Ora il Consiglio dei ministri restringerà la possibilità di scalate ostili alle imprese italiane. L’Italia era rimasta una felice eccezione, rispetto al giro di vite a difesa degli assetti proprietari nazionali e graditi alla politica che Francia e Germania avevano impresso alle norme che disciplinano le offerte pubbliche d’acquisto. E questa eccezione è destinata a rientrare per evitare di trovarci Eni, Enel o Finmeccanica nelle mani di chissà chi, ora che per i fondi sovrani cinesi o di qualche Paese arabo non amico potrebbe essere uno scherzetto portarseli a casa, a questi valori di Borsa.

È una misura che il governo ha buon gioco a presentare come allineata all’Europa. A me non piace, visto che su Eni, Enel e Finmeccanica in realtà il governo ha ancora la possibilità di vietare scalate ostili in caso che esse vengano portate da soggetti la cui identità possa farli considerare una minaccia per la “strategicità nazionale” del business energetico della difesa.

Comunque, capisco che il governo voglia allinearsi a Parigi e Berlino. In definitiva, anche gli americani vietarono nel 2003 a Dubai di controllare porti strategici degli Stati Uniti, e nel 2005 bloccarono la scalata portata da un’azienda di Stato cinese alla compagnia petrolifera Unocal. Detto questo, quando si comincia a parlare di aiuti all’auto bisogna andarci piano. Concedo a Berlusconi che ieri stava parlando non di nuovi incentivi a Fiat per l’eventuale sostegno alle vendite, ma della richiesta avanzata da Sergio Marchionne a Bruxelles. La Commissione europea ha posto obiettivi iperpenalizzanti di riduzione delle emissioni di CO2 entro il 2012, e per di più in un modo per il quale a essere più penalizzati sono proprio i produttori di autoveicoli a più bassa emissione, come la Fiat, rispetto ai tedeschi di Audi e Bmw.

Marchionne ha fatto notare che in quel caso i massicci investimenti necessari andrebbero almeno incentivati. Ed è a questi aiuti comunitari che si riferiva Berlusconi. Nel quadro della battaglia italiana, vinta in questi giorni, per obiettivi ambientali più realistici, e meno penalizzanti per imprese e sviluppo.

Un film già visto?

Ma poiché in Italia quando si parla di aiuti statali all’auto tutti pensano a quel che è già avvenuto per decenni, con la grande impresa torinese aiutata a più riprese mentre per milioni di altre piccole imprese italiane lo Stato resta solo esoso esattore delle tasse e fonte di complicazioni e problemi, allora dico io che bisogna andarci molto ma molto cauti. Meglio evitare confusioni pericolose, prima che ci ritroviamo collettivisti di ogni risma pronti a darci lezioni e a salire in cattedra.
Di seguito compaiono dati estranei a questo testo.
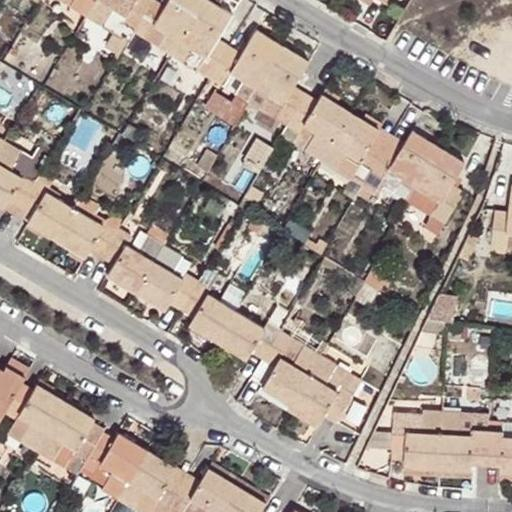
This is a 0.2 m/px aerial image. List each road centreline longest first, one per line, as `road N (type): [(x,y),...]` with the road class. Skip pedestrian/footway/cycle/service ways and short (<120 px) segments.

Lo Stato deve ridare fiducia al sistema finanziario, con regole nuove e organi di vigilanza all’altezza di un sistema che ormai è mondiale, non nazionale. Lo Stato può e deve facilitare il credito alle imprese, alle quali oggi arriva col contagocce. Lo Stato può e deve pensare a programmi straordinari di riduzione fiscale, oggi che la crisi dell’economia reale inizia a mordere col rischio che ci accompagni per un biennio. Di tutto questo non bisogna solo parlare e discutere fuor da ogni ideologismo e tabù, ma bisogna anche ricercare modelli nuovi, perché nessun problema attuale è in realtà eguale a quelli del passato. Purché non si ridia l’illusione che sia lo Stato a risolvere i problemi per sempre. Nel medio e lungo termine, quando l’economia riprende, lo Stato resta lui, il problema.